# Question 1969, Can I replace my Heatilator?  Answer: YES!



## gahorn (Mar 23, 2008)

While googling for cast iron I came across this site, and discovered the Q&A;section in which Question No. 1969 was addressed.  The questioner asked if it was possible to seal the side vents in his fireplace, remove the Heatilator, and install a top damper in his firelace.  
The answer given was "No", the questioner was told his suggestion was unsafe, and a very expensive alternative was offered which included pipes, iron work, and/or replacement with fake fire logs.  I wish to explain what I did to my fireplace, very safely, successfully and satisfactorily.

    I first took all the inside-measurements of the existing firebox of the heatilator.  I wanted to preserve the dimensions, size and good function and draft of the fireplace.
I cut out the heatilator with an acetylene torch, and removed it in 4 or 5 smaller pieces.  I cleaned out the hearth/firebox area with a broom and shop vacuum. 
    I then used the heatilator's existing damper to construct a new one out of 10 gauge steel plate.  (This required a cutting torch and welder.  I am not a steelworker and it was at first intimidating, but it turned out not to be too difficult since I already had the model from the heatilator, but a homeowner could always simply hire this work out.)  The new damper was welded to a 4' wide by 4' high plate which was bent back towards the bottom of the chimney opening.  This would guide the future firesmoke to the chimney.  
    The new damper was tack-welded into place above the future firebox by tacking it to the backside of the existing angle-iron (steel angle) which already supported the rock across the front of the fireplace opening, making it invisible.
     Common brick and mortar was used to build-upward/inward to the dimensions which would allow a firebox of the original size after lining with firebrick.  The common brick was taken up as far as possible inside, up towards the chimney flue, and almost to the new damper.  The backface of the fireplace was "canted" or sloped forward at the same angle as the previous heatilator's upper back wall, towards the damper.  The sides were straight up, but angled inward at the backwall exactly as the heatilator was previously.  The backface was supported by first laying a length of 2" steel angle across the tops of the side-walls of common brick.  (Think of a lentel.)  Subsequent courses of brick were installed on top of that first one, each succeeding course protruding slightly forward at the required angle to provide for the correct slope.

Exercise data:
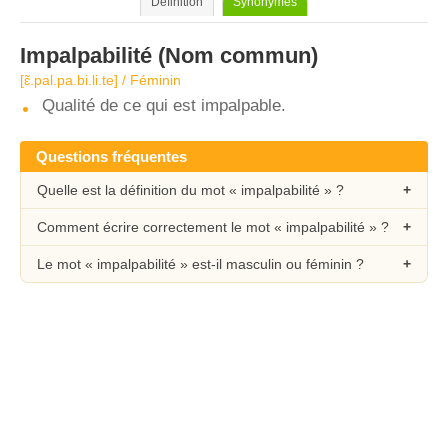
Définition
Synonymes
Impalpabilité
(Nom commun)
[ɛ̃.pal.pa.bi.li.te] / Féminin
Qualité de ce qui est impalpable.
Questions fréquentes
Quelle est la définition du mot « impalpabilité » ?
Comment écrire correctement le mot « impalpabilité » ?
Le mot « impalpabilité » est-il masculin ou féminin ?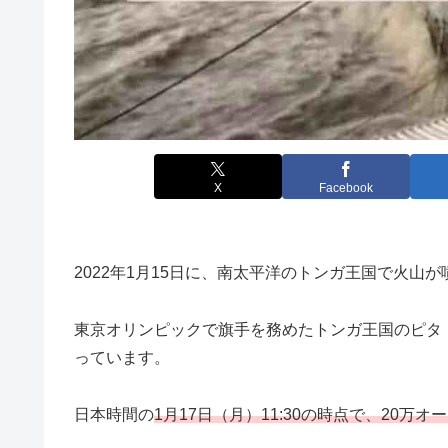
X
Facebook
2022年1月15日に、南太平洋のトンガ王国で火
東京オリンピックで旗手を務めたトンガ王国のピタ
っています。
日本時間の
1月17日（月）11:30の時点で、20万オ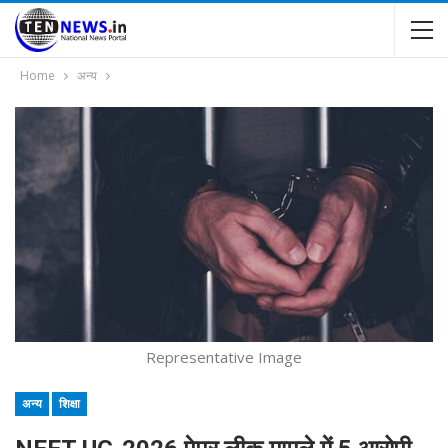
Home
अन्य
Representative Image
अन्य
शिक्षा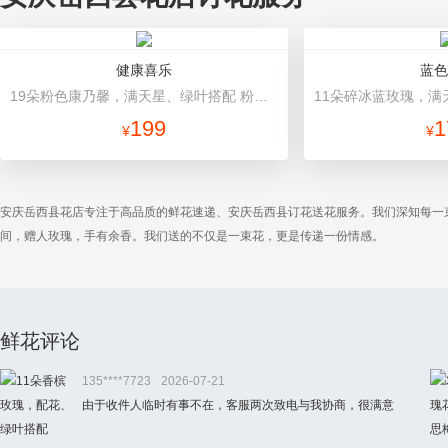
健康喜乐
蓝色
19朵粉色康乃馨，满天星、绿叶搭配 粉色高档包装
199
1
¥
¥
安庆岳西县花店专注于高品质的鲜花速递、安庆岳西县订花送花服务。我们深知每一
间，赠人玫瑰，手有余香。我们送的不仅是一束花，更是传递一份情感。
鲜花评论
135****7723
2026-07-21
由于收件人临时有事不在，客服两次致电与我协商，很满意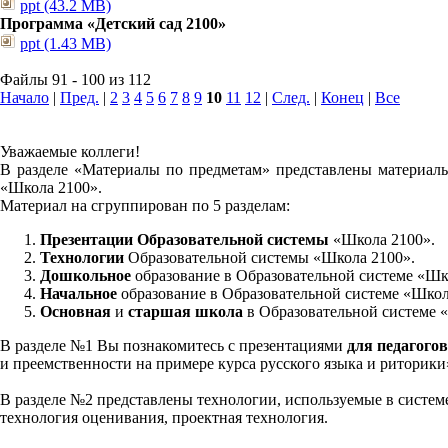
ppt (43.2 MB)
Программа «Детский сад 2100»
ppt (1.43 MB)
Файлы 91 - 100 из 112
Начало
|
Пред.
|
2
3
4
5
6
7
8
9
10
11
12
|
След.
|
Конец
|
Все
Уважаемые коллеги!
В разделе «Материалы по предметам» представлены материалы
«Школа 2100».
Материал на сгруппирован по 5 разделам:
Презентации Образовательной системы
«Школа 2100».
Технологии
Образовательной системы «Школа 2100».
Дошкольное
образование в Образовательной системе «Шк
Начальное
образование в Образовательной системе «Школ
Основная
и
старшая школа
в Образовательной системе 
В разделе №1 Вы познакомитесь с презентациями
для педагогов
и преемственности на примере курса русского языка и риторик
В разделе №2 представлены технологии, используемые в систем
технология оценивания, проектная технология.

Using the information:
**A)** In the fireplace post, what gauge of steel plate was used to make the new damper?
**B)** Pick up the post about replacing the Heatilator and write what comes next, starting right after its final sentence.

Answers for each item:
**A)** 10 gauge steel plate.

**B)**
    After all was "cured" for a few days,  a plywood mould-board was cut, and using scrap wood as supports, placed in front of the sloping backface of common brick.  (This was only for the forward-sloping portion of the upper, backwall.)  Wet mortar was spooned into the space created between the mouldboard and common brick, using a common garden hand-towel.  This was to provide a solid backface-support for firebrick.  Tapping the mouldboard with a hammer settled the mortar and eliminated bubbles/air-spaces.  After a few days of further curing, I began to lay courses of firebrick.
    The firebrick was cemented using commercial firebrick and fire-clay mortar.   The last course was the most difficult as I had to carefully mitre the last bricks to snugly fit against the damper-surrounds.  I placed that last course with generous portions of clay, and tightly pressed each brick firmly against the damper structure.  The very last firebrick was installed by reaching through the open damper and pressing it forward from behind.   Two days more curing.
   Now, using a scaffold and some 4" PVC sewer pipe and a 45-degree PVC pipe angle, I mixed two bags of common mortar fairly wet, and using the 25'-long section of 4" plastic pipe, I poured mortar thru the pipe, down the chimney from above, directing the wet mortar into place behind the firebrick where it met the damper, and also poured mortar into place at the ends of the damper and on top of that top-course of common brick.   By using a work-light stuck into the fireplace at the damper, I was able to see where I was pouring mortar and also position the 4" pipe to direct the poured mortar whereever I desired.   
   The entire area above the firebox, sides, and behind the firebrick was mortared-in in this fashion.
   I waited two weeks for all the moisture to dissipate from all the work before my wife and I built our first fire in our new fireplace, which looked like it had always been a firebrick-lined fireplace.    (Our home is an old hunting lodge built in the late 40's/early 50's, and the intent was to keep the originality of the place.  It WORKED!)
I have pictures of the entire repair if anyone wishes to see them.   
gahorn146ys (at) hotmail (dot) com


----------



## gahorn (Mar 23, 2008)

PS- My list of materials are:
A cheap chop saw with about 5 masonry blades (cost about $75)
40-foot section of 4" PVC pipe ($35)
5 X 10 10 ga. steel plate (used only half) ($90)
12 bags of commercial grade mortar. ($65)
4 gallon buckets of fireclay. ($45)
300 (approx) common brick ($75)
150 (approx) firebrick ($225)
About 60 man-hours of work.

(A mitre-saw would have been somewhat more helpful on the last course of firebrick,
but not a necessity.  I already owned the acetylene torch and cracker-box welder.)

IMPORTANT:  After clearing/cleaning out the old heatilator....  FIRST seal the heatilator room-vent openings with common brick and mortar.  Inspect the upper reaches of the fireplace interior for cracks or opening which might allow any smoke or sparks to migrate into the room or the house walls or attic and seal them with mortar.
  I plan to re-install the original vent grilles until I find a pleasing cast-iron decorative plate or something similar to replace them.  I also wired them for electricity prior to sealing theim up, using "BMC" ... which is the flexible, metal-encased wiring used in commercial bldgs.  I have no idea what I will do with it, but it's there should I later decide to add antique lamps or some other decoration in lieu of the vent grilles.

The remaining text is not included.